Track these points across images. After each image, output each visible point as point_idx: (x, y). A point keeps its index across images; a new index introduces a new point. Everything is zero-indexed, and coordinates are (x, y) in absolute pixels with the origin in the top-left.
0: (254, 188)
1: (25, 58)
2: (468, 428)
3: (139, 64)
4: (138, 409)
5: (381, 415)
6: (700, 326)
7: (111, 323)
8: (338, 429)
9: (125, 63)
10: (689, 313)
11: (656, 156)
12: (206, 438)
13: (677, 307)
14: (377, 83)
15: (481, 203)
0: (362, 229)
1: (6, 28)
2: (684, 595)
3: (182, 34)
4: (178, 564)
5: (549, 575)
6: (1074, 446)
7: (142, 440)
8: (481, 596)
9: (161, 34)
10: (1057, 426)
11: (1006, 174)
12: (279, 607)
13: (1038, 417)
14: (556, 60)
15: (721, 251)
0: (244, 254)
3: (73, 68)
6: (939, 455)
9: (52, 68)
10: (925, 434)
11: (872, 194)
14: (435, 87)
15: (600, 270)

★ ★ ★ ★ ★

Your goal. Produce a precise copy of all the material above.

Response to the task.
Track these points across images. After each image, output each visible point as point_idx: (x, y). A point keeps its index across images; a new index introduces a new point. Everything is zero-indexed, and coordinates are (x, y) in absolute pixels with the origin in the top-left.
0: (254, 188)
1: (25, 58)
2: (468, 428)
3: (139, 64)
4: (138, 409)
5: (381, 415)
6: (700, 326)
7: (111, 323)
8: (338, 429)
9: (125, 63)
10: (689, 313)
11: (656, 156)
12: (206, 438)
13: (677, 307)
14: (377, 83)
15: (481, 203)
0: (362, 229)
1: (6, 28)
2: (684, 595)
3: (182, 34)
4: (178, 564)
5: (549, 575)
6: (1074, 446)
7: (142, 440)
8: (481, 596)
9: (161, 34)
10: (1057, 426)
11: (1006, 174)
12: (279, 607)
13: (1038, 417)
14: (556, 60)
15: (721, 251)
0: (244, 254)
3: (73, 68)
6: (939, 455)
9: (52, 68)
10: (925, 434)
11: (872, 194)
14: (435, 87)
15: (600, 270)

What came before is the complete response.